Restate all of the entries exactly, each line as it stands.

::::::::

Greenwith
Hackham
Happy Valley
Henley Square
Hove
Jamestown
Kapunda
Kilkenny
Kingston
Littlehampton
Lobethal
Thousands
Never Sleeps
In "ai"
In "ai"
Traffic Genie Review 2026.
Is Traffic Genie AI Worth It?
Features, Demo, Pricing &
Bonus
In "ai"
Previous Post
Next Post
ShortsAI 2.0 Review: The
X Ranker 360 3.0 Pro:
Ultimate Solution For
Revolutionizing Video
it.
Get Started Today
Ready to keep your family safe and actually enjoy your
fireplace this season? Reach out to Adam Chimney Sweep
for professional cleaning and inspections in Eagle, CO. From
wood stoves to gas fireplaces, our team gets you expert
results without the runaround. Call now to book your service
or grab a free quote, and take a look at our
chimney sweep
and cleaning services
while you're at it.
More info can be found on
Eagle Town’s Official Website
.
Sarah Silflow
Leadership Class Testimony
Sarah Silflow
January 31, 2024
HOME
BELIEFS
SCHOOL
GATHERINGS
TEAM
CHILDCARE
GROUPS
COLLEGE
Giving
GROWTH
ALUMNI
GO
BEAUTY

::::::::

ANSWER TO THIS PROBLEM ▸
Greenwith
Hackham
Happy Valley
Henley Square
Hove
Jamestown
Kapunda
Kilkenny
Kingston
Littlehampton
Lobethal
Thousands
Never Sleeps
In "ai"
In "ai"
Traffic Genie Review 2026.
Is Traffic Genie AI Worth It?
Features, Demo, Pricing &
Bonus
In "ai"
Previous Post
Next Post
ShortsAI 2.0 Review: The
X Ranker 360 3.0 Pro:
Ultimate Solution For
Revolutionizing Video
it.
Get Started Today
Ready to keep your family safe and actually enjoy your
fireplace this season? Reach out to Adam Chimney Sweep
for professional cleaning and inspections in Eagle, CO. From
wood stoves to gas fireplaces, our team gets you expert
results without the runaround. Call now to book your service
or grab a free quote, and take a look at our
chimney sweep
and cleaning services
while you're at it.
More info can be found on
Eagle Town’s Official Website
.
Sarah Silflow
Leadership Class Testimony
Sarah Silflow
January 31, 2024
HOME
BELIEFS
SCHOOL
GATHERINGS
TEAM
CHILDCARE
GROUPS
COLLEGE
Giving
GROWTH
ALUMNI
GO
BEAUTY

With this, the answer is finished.